▸ Required action A
According to the Borneo article, how many new species have been described from Borneo in the last 20 years?
▸ Required action B
Continue the Borneo article from where it stops.

▸ Study text
[Start of section]

Into the Heart of Borneo

Posted: April 3, 2013 - 15:05 , by royal
Categories: 
Biodiversity, Mammalogy, Research | Comments () | Comment
Chris welcomes visitors to ROM March Break 2013, in a tent he will bring to Borneo

by Chris Darling, Senior Curator of Entomology

Borneo – few places on this planet are as mysterious and alluring, both to scientists and to the public.  The world’s third largest island, nestled between Southeast Asia and Australia, contains some of the oldest and most diverse tropical rainforests on the planet, and some scientists estimate as much as 10% of all species on Earth!

Borneo is home to numerous endangered species such as the orang-utan, the pygmy elephant, the clouded leopard and the Sumatran rhino as well as thousands of other species, many still to be discovered.  In just the last 20 years, more than 500 new species have been described from Borneo.

Orang-utan

This biodiversity hotspot is, however, threatened by a range of human activities, including unsustainable logging, plantation agriculture, mining, and hunting and poaching. One recent study reports that only half of Borneo’s original forest cover remains, down from 75% in the mid 1980s.  Recognizing that these forests and their stunning biodiversity are at tremendous risk, the World Wide Fund for Nature (WWF) began lobbying for the Heart of Borneo Initiative in 2004.  In 2009, Borneo’s three governments–Brunei Darussalam, Indonesia and Malaysia­–signed an historic commitment to conserve 220,000 square kilometres of irreplaceable rainforest.  WWF and Borneo’s three governments, together with the Global Environment Facility Council and the Asian Development Bank, have raised over $30 million for forest protection, on-the-ground support for biodiversity research and investments in a green economy.

[End of section]

▸ Provided records
[Start of section]

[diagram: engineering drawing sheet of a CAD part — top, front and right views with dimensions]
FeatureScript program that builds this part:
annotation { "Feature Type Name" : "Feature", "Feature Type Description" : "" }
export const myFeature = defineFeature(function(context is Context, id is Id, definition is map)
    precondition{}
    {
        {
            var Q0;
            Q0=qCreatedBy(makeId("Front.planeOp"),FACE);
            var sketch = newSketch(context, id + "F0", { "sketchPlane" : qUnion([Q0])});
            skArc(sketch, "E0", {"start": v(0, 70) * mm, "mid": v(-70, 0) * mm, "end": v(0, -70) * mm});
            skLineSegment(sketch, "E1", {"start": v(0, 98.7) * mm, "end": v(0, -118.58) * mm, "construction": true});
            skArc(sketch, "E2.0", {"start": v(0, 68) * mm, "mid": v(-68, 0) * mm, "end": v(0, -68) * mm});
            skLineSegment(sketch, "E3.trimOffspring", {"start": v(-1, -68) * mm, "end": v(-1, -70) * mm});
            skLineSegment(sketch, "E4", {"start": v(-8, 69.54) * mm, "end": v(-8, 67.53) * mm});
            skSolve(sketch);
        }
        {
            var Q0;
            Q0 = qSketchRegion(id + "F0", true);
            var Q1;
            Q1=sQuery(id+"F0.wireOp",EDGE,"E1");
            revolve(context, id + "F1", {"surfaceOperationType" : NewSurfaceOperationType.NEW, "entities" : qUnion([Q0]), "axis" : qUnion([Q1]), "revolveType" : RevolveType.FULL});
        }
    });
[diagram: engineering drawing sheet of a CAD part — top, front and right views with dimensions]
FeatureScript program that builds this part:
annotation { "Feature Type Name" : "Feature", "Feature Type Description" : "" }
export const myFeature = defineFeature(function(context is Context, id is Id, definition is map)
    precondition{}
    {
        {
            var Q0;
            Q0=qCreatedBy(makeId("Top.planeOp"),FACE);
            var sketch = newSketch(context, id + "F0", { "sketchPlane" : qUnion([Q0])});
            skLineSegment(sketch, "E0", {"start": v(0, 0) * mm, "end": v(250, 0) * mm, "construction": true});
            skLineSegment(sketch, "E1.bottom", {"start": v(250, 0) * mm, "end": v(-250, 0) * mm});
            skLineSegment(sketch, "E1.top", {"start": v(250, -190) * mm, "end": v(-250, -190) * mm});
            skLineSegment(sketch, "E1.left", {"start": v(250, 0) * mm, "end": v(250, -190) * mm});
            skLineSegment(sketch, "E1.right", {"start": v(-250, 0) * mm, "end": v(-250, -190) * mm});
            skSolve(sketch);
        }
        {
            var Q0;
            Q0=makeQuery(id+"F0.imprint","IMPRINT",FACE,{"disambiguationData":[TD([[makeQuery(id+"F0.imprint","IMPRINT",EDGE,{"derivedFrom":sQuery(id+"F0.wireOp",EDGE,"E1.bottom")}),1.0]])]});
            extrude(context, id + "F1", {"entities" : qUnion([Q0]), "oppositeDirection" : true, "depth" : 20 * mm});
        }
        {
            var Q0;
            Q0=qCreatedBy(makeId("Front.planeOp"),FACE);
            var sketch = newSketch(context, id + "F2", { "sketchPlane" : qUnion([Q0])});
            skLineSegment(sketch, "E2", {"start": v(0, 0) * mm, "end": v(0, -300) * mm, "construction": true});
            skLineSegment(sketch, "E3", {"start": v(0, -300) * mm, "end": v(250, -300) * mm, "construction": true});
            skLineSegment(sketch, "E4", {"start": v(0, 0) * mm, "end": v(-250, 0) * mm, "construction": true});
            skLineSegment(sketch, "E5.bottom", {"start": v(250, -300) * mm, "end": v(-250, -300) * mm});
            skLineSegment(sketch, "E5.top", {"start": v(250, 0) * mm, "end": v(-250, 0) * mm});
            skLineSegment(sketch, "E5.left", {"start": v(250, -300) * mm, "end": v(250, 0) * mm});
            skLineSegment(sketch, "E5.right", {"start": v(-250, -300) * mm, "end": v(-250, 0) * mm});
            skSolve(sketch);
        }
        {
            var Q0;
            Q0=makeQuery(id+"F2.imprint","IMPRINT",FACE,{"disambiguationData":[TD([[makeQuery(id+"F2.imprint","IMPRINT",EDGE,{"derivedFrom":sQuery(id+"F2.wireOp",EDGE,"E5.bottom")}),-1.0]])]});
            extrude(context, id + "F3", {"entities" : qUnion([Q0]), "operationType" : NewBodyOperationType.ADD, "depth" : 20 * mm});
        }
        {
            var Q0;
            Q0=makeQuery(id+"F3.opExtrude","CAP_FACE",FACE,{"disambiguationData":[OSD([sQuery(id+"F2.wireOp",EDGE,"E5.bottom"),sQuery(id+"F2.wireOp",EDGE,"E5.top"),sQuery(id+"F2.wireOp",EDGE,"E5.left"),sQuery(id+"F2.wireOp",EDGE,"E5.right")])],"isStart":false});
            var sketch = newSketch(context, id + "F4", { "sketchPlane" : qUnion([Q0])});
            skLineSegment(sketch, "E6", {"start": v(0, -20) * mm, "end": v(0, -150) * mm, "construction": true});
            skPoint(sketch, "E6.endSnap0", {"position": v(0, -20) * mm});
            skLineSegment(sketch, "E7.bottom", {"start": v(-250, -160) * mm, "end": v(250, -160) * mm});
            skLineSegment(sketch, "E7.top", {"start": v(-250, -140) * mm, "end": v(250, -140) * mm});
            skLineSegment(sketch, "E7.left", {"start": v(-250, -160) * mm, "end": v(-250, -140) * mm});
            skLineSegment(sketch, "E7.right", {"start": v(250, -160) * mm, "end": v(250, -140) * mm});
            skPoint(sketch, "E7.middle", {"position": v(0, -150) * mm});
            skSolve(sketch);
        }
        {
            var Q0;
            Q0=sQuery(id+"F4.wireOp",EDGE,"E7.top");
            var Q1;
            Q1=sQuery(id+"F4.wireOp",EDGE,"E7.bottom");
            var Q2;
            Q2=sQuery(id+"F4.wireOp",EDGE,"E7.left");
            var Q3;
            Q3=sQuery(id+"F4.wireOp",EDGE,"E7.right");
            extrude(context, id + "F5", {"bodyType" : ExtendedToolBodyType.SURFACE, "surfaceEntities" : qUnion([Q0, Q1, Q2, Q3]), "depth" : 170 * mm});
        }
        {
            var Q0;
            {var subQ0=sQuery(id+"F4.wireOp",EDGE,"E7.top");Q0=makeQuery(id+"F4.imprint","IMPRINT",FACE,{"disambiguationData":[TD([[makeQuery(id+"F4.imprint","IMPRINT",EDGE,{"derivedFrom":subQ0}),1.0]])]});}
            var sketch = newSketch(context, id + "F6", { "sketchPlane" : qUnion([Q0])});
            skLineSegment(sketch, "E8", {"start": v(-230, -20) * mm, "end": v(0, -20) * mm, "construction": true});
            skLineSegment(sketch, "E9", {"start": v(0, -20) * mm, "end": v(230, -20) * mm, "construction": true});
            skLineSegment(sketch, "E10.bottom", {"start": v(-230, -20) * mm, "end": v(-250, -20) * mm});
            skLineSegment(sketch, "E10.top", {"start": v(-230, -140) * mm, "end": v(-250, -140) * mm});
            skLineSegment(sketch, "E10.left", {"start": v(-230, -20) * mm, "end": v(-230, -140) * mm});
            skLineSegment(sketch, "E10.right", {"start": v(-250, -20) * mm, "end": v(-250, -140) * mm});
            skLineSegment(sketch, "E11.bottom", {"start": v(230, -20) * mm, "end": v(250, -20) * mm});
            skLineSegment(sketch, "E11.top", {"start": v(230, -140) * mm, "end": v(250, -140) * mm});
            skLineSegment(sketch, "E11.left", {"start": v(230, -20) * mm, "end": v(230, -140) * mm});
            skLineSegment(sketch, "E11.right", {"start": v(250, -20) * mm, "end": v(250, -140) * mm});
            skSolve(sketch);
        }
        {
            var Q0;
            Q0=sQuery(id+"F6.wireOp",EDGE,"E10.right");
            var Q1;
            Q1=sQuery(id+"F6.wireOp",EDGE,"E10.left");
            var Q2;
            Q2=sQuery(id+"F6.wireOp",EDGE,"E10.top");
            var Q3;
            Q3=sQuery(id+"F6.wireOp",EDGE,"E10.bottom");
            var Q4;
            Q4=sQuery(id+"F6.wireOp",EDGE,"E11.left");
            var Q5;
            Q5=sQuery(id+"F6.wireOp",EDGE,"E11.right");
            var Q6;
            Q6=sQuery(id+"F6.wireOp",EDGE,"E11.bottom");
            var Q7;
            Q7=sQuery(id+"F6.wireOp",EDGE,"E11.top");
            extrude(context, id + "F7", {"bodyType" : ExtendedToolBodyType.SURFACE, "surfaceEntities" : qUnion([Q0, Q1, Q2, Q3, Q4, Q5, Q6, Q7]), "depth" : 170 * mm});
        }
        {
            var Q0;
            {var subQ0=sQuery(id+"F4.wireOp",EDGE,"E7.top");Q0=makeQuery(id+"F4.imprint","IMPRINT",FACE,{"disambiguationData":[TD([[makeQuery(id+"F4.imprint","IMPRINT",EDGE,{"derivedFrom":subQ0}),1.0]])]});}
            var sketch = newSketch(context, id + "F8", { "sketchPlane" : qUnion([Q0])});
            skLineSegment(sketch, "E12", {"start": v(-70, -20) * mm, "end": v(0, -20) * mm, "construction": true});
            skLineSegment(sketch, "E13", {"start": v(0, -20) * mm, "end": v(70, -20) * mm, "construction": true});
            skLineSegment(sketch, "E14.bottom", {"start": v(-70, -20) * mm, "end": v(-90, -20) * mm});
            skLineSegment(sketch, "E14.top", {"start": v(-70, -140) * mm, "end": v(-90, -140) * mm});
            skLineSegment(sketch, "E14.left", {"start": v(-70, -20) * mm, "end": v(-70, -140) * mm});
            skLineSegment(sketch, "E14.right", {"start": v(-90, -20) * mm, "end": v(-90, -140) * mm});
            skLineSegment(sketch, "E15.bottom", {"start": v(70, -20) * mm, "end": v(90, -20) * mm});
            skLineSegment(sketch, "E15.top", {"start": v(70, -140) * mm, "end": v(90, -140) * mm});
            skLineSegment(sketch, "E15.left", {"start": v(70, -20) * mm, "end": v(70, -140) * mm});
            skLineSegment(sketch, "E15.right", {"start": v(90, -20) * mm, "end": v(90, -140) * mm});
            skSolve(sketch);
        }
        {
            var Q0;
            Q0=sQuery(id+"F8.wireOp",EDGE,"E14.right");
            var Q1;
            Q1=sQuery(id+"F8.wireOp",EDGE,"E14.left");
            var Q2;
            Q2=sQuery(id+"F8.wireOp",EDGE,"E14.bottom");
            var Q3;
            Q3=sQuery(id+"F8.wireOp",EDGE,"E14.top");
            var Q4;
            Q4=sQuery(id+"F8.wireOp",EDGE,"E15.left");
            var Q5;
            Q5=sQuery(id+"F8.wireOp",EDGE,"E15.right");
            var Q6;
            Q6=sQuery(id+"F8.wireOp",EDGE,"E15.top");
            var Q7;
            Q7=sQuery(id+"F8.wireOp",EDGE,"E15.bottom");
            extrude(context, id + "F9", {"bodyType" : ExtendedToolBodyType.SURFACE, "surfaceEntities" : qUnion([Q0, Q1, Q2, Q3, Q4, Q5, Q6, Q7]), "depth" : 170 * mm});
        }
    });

[End of section]

▸ Reply A
More than 500 new species.

▸ Reply B
Source: WWF-International

A central and ongoing requirement to protect Borneo’s extraordinary natural heritage is on-the-ground research to survey and inventory life, the foundation of any sound biodiversity protection initiative. While tremendous progress has been made in cataloguing Borneo’s species, most of this work has been focused on “charismatic vertebrates” and flowering plants. Work must now focus on the “little things that run the world”:  including, insects, fungi, and species of mammals. Which is where the ROM comes in.

ROM curators Chris Darling, Jean-Marc Moncalvo, Mark Engstrom and Burton Lim, and curatorial staff members Simona Margaritescu and Brad Hubley are part of the team. To make sure this story is captured and told, they will be joined by videographer and storyteller Joshua See, a graduate of the Environmental Visual Communication Program hosted by the ROM.

Senior curators Jean-Marc Moncalvo (right) and Chris Darling. (Photo: Brennan Caverhill)

The ROM has been working in Borneo for more than 20 years, since 1991. Over that time we have worked closely with government agencies and universities in Indonesia and Sarawak (Malaysia), collaborating with colleagues in the US (Ohio State University), the UK (The Natural History Museum, London), the Netherlands (Naturalis, Leiden), and Australia (Australian Museum, Sydney) to discover and describe new species. As a result of all our work, the ROM has among the world’s most comprehensive collections of Bornean insects, including 24 species previously unknown to science.  As well, ROM mycologists (experts on fungi) have recently started a collaboration with Kew Gardens in the UK and Universiti Malaysia Sarawak to study fungi.  This work is desperately needed. Fungi have been largely neglected in Borneo and new field work followed by advanced DNA analysis will be used to document and understand this diversity.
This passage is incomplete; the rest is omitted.